Records provided:
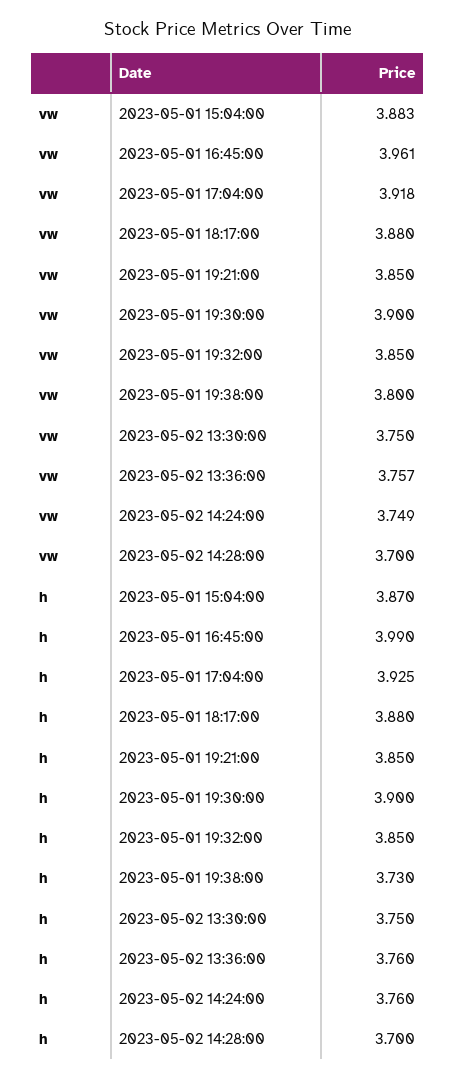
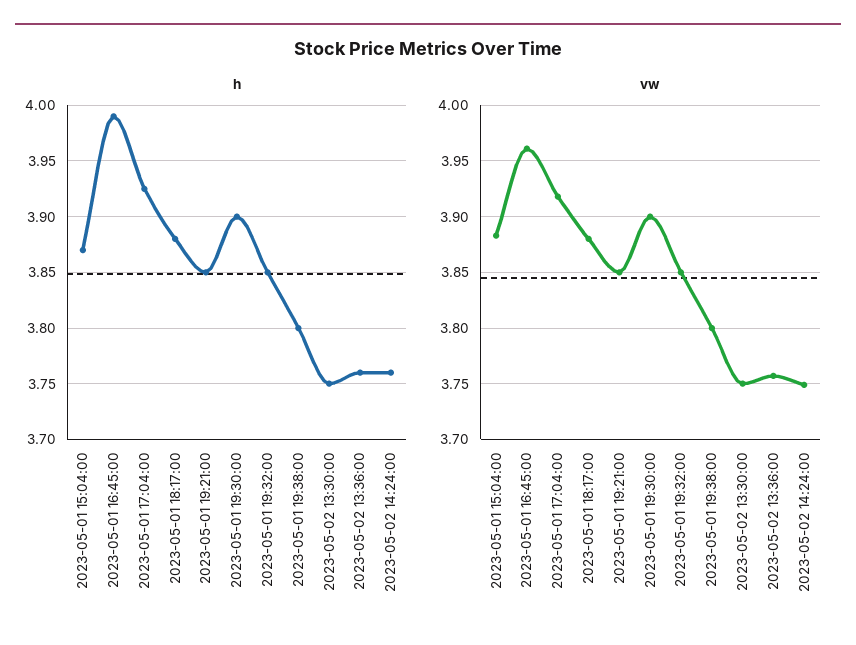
  {
    "vw": {
      "2023-05-01 15:04:00": 3.883,
      "2023-05-01 16:45:00": 3.961,
      "2023-05-01 17:04:00": 3.918,
      "2023-05-01 18:17:00": 3.88,
      "2023-05-01 19:21:00": 3.85,
      "2023-05-01 19:30:00": 3.9,
      "2023-05-01 19:32:00": 3.85,
      "2023-05-01 19:38:00": 3.8,
      "2023-05-02 13:30:00": 3.75,
      "2023-05-02 13:36:00": 3.757,
-     "2023-05-02 14:24:00": 3.749,
+     "2023-05-02 14:24:00": 3.749
-     "2023-05-02 14:28:00": 3.7
    },
    "h": {
      "2023-05-01 15:04:00": 3.87,
      "2023-05-01 16:45:00": 3.99,
      "2023-05-01 17:04:00": 3.925,
      "2023-05-01 18:17:00": 3.88,
      "2023-05-01 19:21:00": 3.85,
      "2023-05-01 19:30:00": 3.9,
      "2023-05-01 19:32:00": 3.85,
-     "2023-05-01 19:38:00": 3.73,
+     "2023-05-01 19:38:00": 3.8,
      "2023-05-02 13:30:00": 3.75,
      "2023-05-02 13:36:00": 3.76,
-     "2023-05-02 14:24:00": 3.76,
+     "2023-05-02 14:24:00": 3.76
-     "2023-05-02 14:28:00": 3.7
    }
  }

Instructions for the task: Strip out the images, then output the records above word for word.

Written response:
  {
    "vw": {
      "2023-05-01 15:04:00": 3.883,
      "2023-05-01 16:45:00": 3.961,
      "2023-05-01 17:04:00": 3.918,
      "2023-05-01 18:17:00": 3.88,
      "2023-05-01 19:21:00": 3.85,
      "2023-05-01 19:30:00": 3.9,
      "2023-05-01 19:32:00": 3.85,
      "2023-05-01 19:38:00": 3.8,
      "2023-05-02 13:30:00": 3.75,
      "2023-05-02 13:36:00": 3.757,
-     "2023-05-02 14:24:00": 3.749,
+     "2023-05-02 14:24:00": 3.749
-     "2023-05-02 14:28:00": 3.7
    },
    "h": {
      "2023-05-01 15:04:00": 3.87,
      "2023-05-01 16:45:00": 3.99,
      "2023-05-01 17:04:00": 3.925,
      "2023-05-01 18:17:00": 3.88,
      "2023-05-01 19:21:00": 3.85,
      "2023-05-01 19:30:00": 3.9,
      "2023-05-01 19:32:00": 3.85,
-     "2023-05-01 19:38:00": 3.73,
+     "2023-05-01 19:38:00": 3.8,
      "2023-05-02 13:30:00": 3.75,
      "2023-05-02 13:36:00": 3.76,
-     "2023-05-02 14:24:00": 3.76,
+     "2023-05-02 14:24:00": 3.76
-     "2023-05-02 14:28:00": 3.7
    }
  }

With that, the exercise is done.